*Texto em estudo*
※
Moraes toma nova decisão após conclusão de inquérito sobre arma de Bolsonaro

O ministro Alexandre de Moraes, do Supremo Tribunal Federal (STF), determinou que a Procuradoria-Geral da República (PGR) apresente uma nova manifestação após a conclusão do inquérito que investigou o caso da arma registrada em nome do ex-presidente Jair Bolsonaro. A decisão também concede prazo de 48 horas para que a defesa do ex-presidente apresente suas considerações antes que o magistrado decida sobre o futuro do regime de cumprimento da pena.
A nova etapa do processo ocorre depois de a investigação da Polícia Federal ser finalizada. No relatório encaminhado ao STF, o sargento Estácio Leite Filho, responsável pela segurança de Bolsonaro, foi indiciado por porte ilegal de arma de fogo. O militar foi abordado durante uma blitz em Brasília enquanto transportava uma pistola registrada em nome do ex-presidente.
※
*Informações*
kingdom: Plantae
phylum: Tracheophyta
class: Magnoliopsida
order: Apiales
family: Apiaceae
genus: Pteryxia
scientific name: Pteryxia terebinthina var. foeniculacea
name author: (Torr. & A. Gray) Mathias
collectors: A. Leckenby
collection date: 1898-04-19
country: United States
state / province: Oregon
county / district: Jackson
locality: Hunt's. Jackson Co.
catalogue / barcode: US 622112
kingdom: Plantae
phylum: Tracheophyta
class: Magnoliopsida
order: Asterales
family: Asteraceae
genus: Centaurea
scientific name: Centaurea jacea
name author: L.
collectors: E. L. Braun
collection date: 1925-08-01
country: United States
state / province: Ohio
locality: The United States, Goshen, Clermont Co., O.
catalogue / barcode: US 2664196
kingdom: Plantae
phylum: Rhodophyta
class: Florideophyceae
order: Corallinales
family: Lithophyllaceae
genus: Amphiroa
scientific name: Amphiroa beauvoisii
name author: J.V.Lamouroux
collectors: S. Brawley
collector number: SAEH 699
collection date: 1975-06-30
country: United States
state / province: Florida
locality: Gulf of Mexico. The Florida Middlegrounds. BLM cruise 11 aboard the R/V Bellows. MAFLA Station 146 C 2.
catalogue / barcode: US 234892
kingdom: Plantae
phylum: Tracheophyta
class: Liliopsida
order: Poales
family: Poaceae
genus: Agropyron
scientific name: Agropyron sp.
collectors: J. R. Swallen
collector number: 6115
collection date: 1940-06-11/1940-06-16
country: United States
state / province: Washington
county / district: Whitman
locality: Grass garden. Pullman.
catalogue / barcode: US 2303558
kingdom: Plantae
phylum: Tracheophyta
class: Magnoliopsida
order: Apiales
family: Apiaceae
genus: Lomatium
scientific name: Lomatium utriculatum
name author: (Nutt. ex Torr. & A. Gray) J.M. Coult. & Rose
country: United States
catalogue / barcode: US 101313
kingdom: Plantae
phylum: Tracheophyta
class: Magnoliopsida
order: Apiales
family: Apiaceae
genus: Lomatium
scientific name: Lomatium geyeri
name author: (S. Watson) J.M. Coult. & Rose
※
*Usando as informações*
• A. De acordo com o texto sobre a arma de Bolsonaro, por que a defesa do ex-presidente recebeu um prazo de 48 horas? Responda em uma a três frases.
• B. Reescreva o trecho do texto sobre a arma de Bolsonaro que vai de "A nova etapa" até "nome do ex-presidente.", incluindo os dois, trocando "blitz" por "operação de fiscalização".

*Respostas das tarefas*
• A. O prazo foi dado para que a defesa apresente suas considerações antes que o magistrado decida sobre o futuro do regime de cumprimento da pena.

• B.
A nova etapa do processo ocorre depois de a investigação da Polícia Federal ser finalizada. No relatório encaminhado ao STF, o sargento Estácio Leite Filho, responsável pela segurança de Bolsonaro, foi indiciado por porte ilegal de arma de fogo. O militar foi abordado durante uma operação de fiscalização em Brasília enquanto transportava uma pistola registrada em nome do ex-presidente.